Climate model projections of sea-level rises in the early 21st century are in good agreement with sea level data recorded in the corresponding period, a recent analysis has found.
And the scientists who crunched the numbers say the finding does not bode well for sea level impacts over coming decades if greenhouse gas emissions are not reined in.
In an article published recently in Nature Communications, the scientists from Chinese and Australian institutions including UNSW Sydney examined the global and regional sea level projections of two reports by the Intergovernmental Panel on Climate Change: the Fifth Assessment Report (AR5) and Special Report on the Ocean and Cryosphere in a Changing Climate (SROCC).
They compared the reports’ projections with the observed global and coastal sea level data gathered from satellites and a network of 177 tide-gauges from the start of the projections in 2007 up to to 2018. The scientists found that the trends of the AR5 and SROCC sea level projections under three different scenarios of greenhouse gas emissions “agree well with satellite and tide-gauge observations over the common period 2007–2018, within the 90 per cent confidence level”.
Study co-author and leading sea-level expert, Professor John Church, says while he thought the projections from modelling would be accurate at the global level, he was pleasantly surprised that they were as accurate at the regional and local level.
“Our analysis implies that the models are close to observations and builds confidence in the current projections for the next several decades,” says Prof. Church, who is part of UNSW’s Climate Change Research Centre.
But he adds a caveat that because the available comparison period is short, at just 11 years, he would be hesitant to extend the same degree of confidence over the longer term – from the end of this century and beyond – where acceleration of ice-sheet contribution to sea-level rise is less understood and could lead to larger rises.
“There remains a potential for larger sea level rises, particularly beyond 2100 for high emission scenarios.
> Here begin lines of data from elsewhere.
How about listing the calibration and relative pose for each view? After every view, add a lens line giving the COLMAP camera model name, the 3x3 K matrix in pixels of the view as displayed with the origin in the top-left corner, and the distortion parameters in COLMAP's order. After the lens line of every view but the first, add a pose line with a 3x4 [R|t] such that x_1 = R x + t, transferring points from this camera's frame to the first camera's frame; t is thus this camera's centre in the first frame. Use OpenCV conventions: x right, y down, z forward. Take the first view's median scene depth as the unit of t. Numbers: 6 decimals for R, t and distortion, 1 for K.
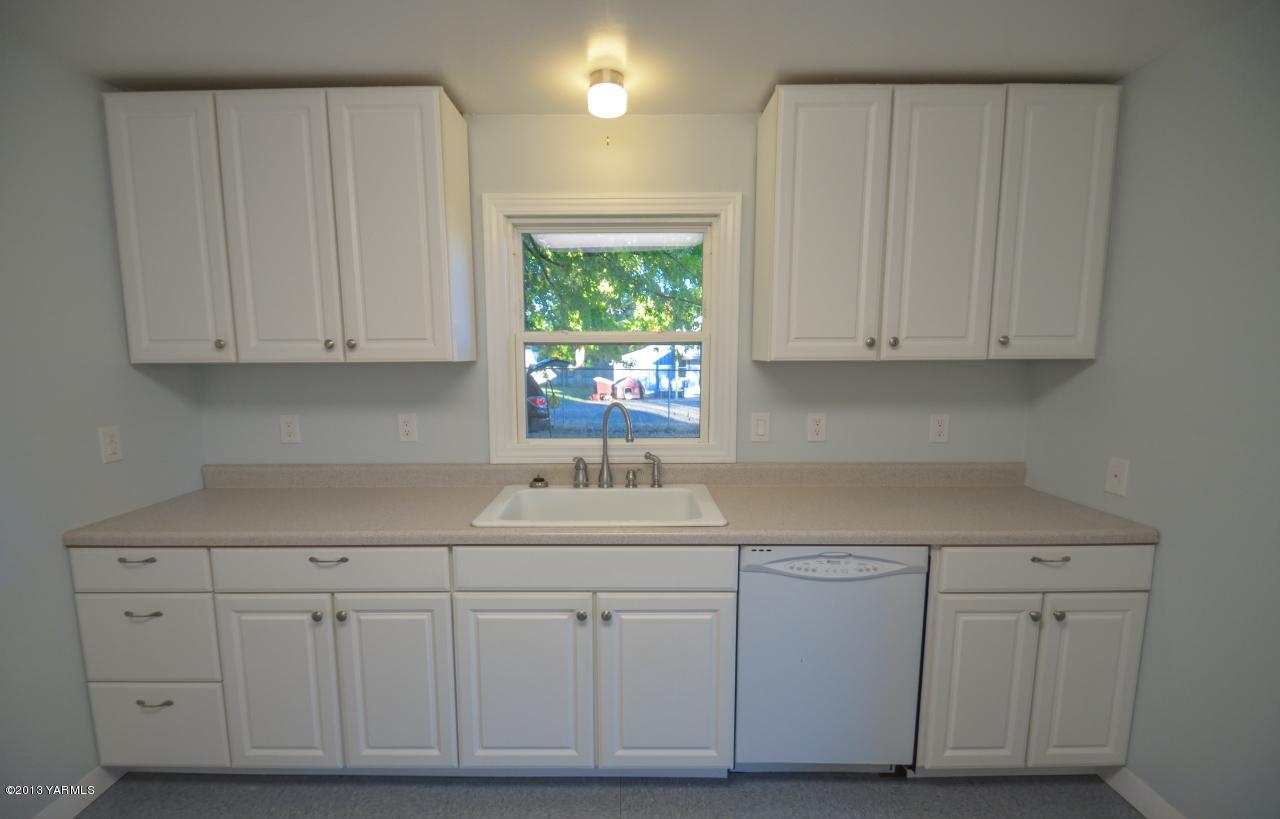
lens RADIAL K [[586.9, 0, 637.9], [0, 586.9, 423.7], [0, 0, 1]] dist [-0.004078, -0.000458]
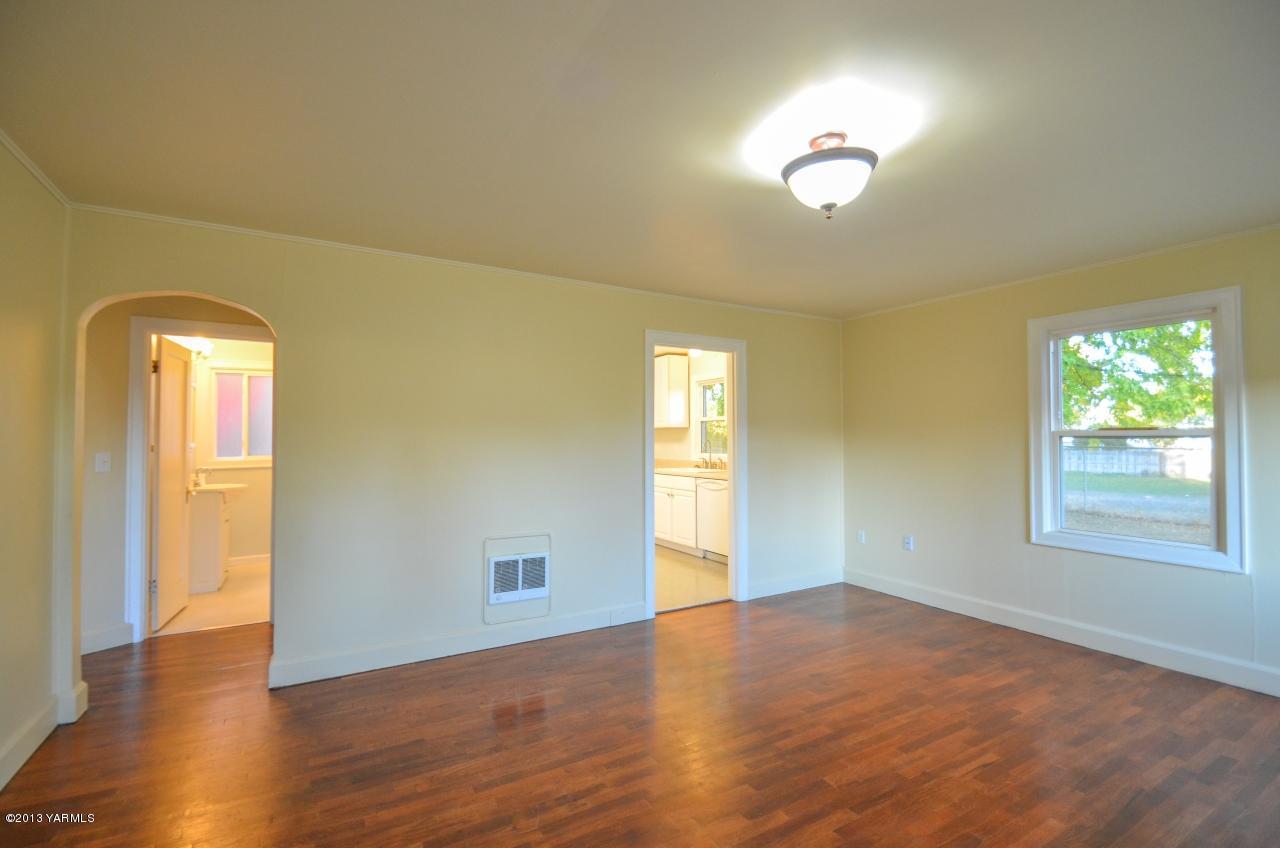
lens RADIAL K [[567.2, 0, 630.3], [0, 567.2, 426.4], [0, 0, 1]] dist [0.000223, -0.010568]
pose [[0.504695, -0.018045, -0.863109, 2.754701], [-0.114311, 0.989581, -0.087532, 0.236640], [0.855696, 0.142840, 0.497374, -0.988115]]
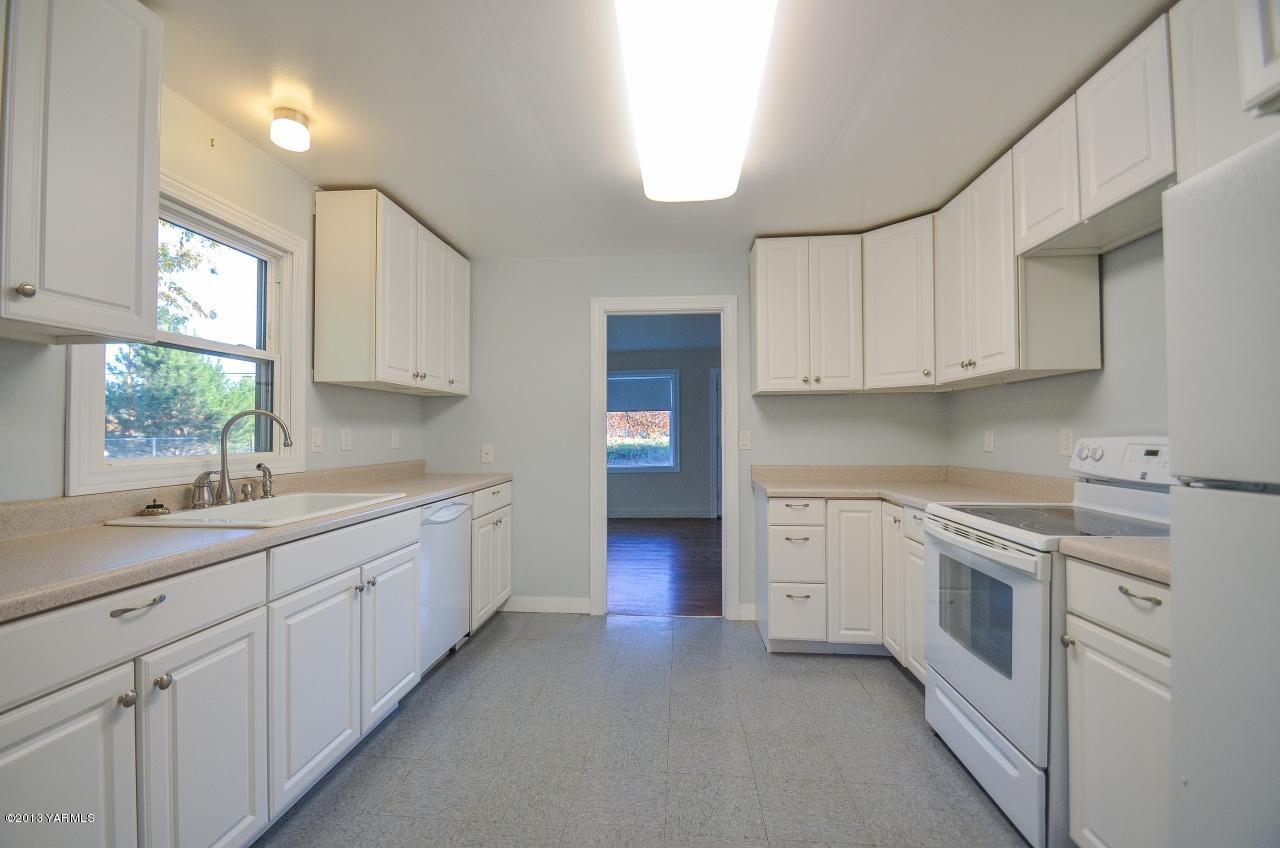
lens RADIAL K [[567.2, 0, 630.3], [0, 567.2, 426.4], [0, 0, 1]] dist [0.000223, -0.010568]
pose [[0.091352, 0.013053, 0.995733, -1.024923], [0.130180, 0.991177, -0.024937, 0.106262], [-0.987273, 0.131903, 0.088847, 0.324603]]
Therefore, it is urgent that we still try to meet the commitments of the Paris Agreement by significantly reducing emissions,” Prof. Church says.
Study co-author Dr Xuebin Zhang, from CSIRO’s Oceans and Atmosphere Division says this is the first study to compare projections of sea level rises at both a global and regional level with observations over their overlapping periods – no mean feat given the natural variability of climate and vertical land movement from region to region.
“We carefully removed the impacts from natural climate variability, for example El Niño– Southern Oscillation, and corrected vertical land movement, which led to much improved agreement.”
The analysis looked at the three different emissions scenarios in the IPCC’s reports that corresponded to three different climate futures depending on what greenhouse gas mitigation strategies were adopted – known as Representative Concentration Pathway (RCP) scenarios.
The lowest scenario (RCP2.6) examined is for strong mitigation of greenhouse gas emissions, about in line with 2oC of global warming by 2100 but still larger than what is required to meet the Paris Agreement of well below 2oC.
The middle scenario (RCP4.5) requires stabilisation of radiative forcing in the latter half of this century and results in warming well above the Paris Target.
And the highest scenario (RCP8.5) is for large greenhouse gas emissions resulting in ongoing rapid warming and implies a commitment to large sea level rises.
“The analysis of the recent sea level data indicate the world is tracking between RCP4.5 and the worst case scenario of RCP8.5,” Professor Church says.
“If we continue with large ongoing emissions as we are at present, we will commit the world to metres of sea level rise over coming centuries.”
Next the group will attempt to gain a greater understanding of the processes determining regional sea level rise.